Other than persuading Bernanke to do more…
Do you think Boehner or McConnell are going to help?
Here’s what to watch for. Will Biden cut a deal that has hidden stimulus? I assume that’s the main thing they’ll be looking to trade. More money immediately in return for much, much less later on.
They have nothing else to try and future cuts can always be rescinded by a more Democratic congress.
They did a good job of doing that with the budget deal, which actually added money in the short-term and involved a bunch of phantom cuts of money that wasn’t going to be used anyway.
Boo, that’s the point. I don’t think they WANT to concentrate on that. They want to talk about the deficit, and that’s what they’re doing.
No one except beltway gasbags give a shit about the deficit. People want, and need jobs. And if the administration can’t create work due to the GOP, the GOP needs to be called out repeatedly.
For pete’s sake dude, you saw, just like I did, that the white hosue told the senate to come up with a smaller jobs bill. They just had this big ol’ article published in the Washington Post abouit that super-genius Tim Geithner.

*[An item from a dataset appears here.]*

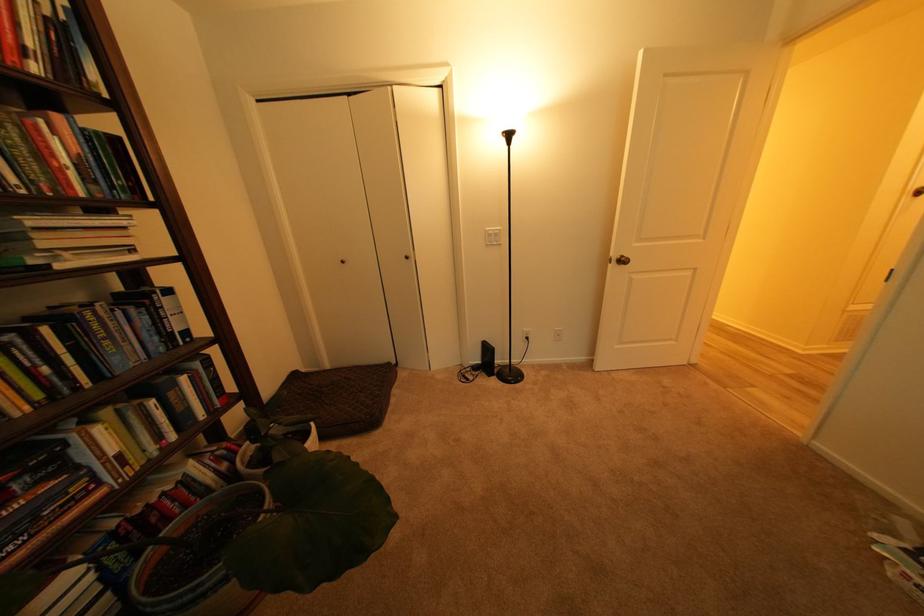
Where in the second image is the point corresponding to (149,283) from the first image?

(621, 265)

I agree with mr. atrios: the administration knows what they need to do, they don’t want to do it.
Recess appointing people to the Fed might help somewhat. In fact it probably would have helped more to do that years ago. But it hasn’t been done.
You say they might be more effective if they are confirmed in the traditional way. Certainly. But that’s not an option and it clearly hasn’t been one for some time. Recess appointments aren’t as good as confirmation but they are better than the nothing we have now.

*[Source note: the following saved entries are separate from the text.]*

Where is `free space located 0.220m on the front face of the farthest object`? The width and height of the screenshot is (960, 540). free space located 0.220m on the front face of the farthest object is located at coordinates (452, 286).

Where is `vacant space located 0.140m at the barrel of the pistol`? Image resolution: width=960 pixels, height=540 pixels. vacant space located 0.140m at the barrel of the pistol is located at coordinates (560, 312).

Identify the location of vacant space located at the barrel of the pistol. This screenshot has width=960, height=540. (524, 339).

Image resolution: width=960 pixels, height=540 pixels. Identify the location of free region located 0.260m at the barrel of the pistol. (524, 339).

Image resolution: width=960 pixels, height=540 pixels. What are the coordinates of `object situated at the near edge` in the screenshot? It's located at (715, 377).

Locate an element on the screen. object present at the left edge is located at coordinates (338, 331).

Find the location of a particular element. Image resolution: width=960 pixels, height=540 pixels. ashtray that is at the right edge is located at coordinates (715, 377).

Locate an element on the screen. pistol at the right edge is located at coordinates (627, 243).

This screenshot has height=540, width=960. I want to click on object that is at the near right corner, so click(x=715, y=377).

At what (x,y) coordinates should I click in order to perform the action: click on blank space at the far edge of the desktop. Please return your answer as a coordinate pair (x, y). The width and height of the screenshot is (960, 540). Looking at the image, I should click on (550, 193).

we have worse than nothing, we have Barack Hoover Obama.
The ability to actually create jobs is limited in this environment, and Republicans have made it Job One to see to it that none are created. So I would amend what you say to “Get Americans some fuckin’ JOBS, or at least be seen as the party that is doing everything possible to get jobs while making the Repubs pay a price for obstructing those efforts”.
Remember, it’s not just Congressional Republicans who are blocking job creation: Republican Governors and state legislatures are ELIMINATING JOBS all over the country, exacerbating the unemployment nightmare in a way that is out of reach of the executive branch. Perhaps the best tool in the executive toolkit is to direct funds towards cooperative blue and purple states, even beyond the traditional election-year patronage. This means we may be increasingly headed towards an even more divided country in which blue and purple states work in cooperation with the federal government while red states go all Texas.
I agree with this 100%. In fact,that’s why I was so irritated with the white house coming out yesterday and telling the Senate their jobs bill is too expensive. That move publicly undermined “be[ing] seen as the party that is doing everything possible to get jobs while making the Repubs pay a price for obstructing those efforts.”
If last month’s unpleasantness on the jobs front turns out to be a one-time blip caused by gas prices, which are now dropping, and we go back to where we were for the half year before that (a little under 200,000 jobs added per month), that should be good enough that the economy won’t kill Obama.
If last month represents an actual turnaround, though, then he’s in trouble.
Those are, I think, the relevant elections. And it’s going to come down to the economy. If we bounce back from the current slowdown to decent growth like we had a while back, he’ll win.
If not, I think it depends on the opponent. If he’s up against Mittens, he’ll lose. If Palin, he’ll win anyway. (I don’t think she’s running, and the country has made up its mind that she’s an idiot.) If it’s one of the others, I think it winds up being fairly close.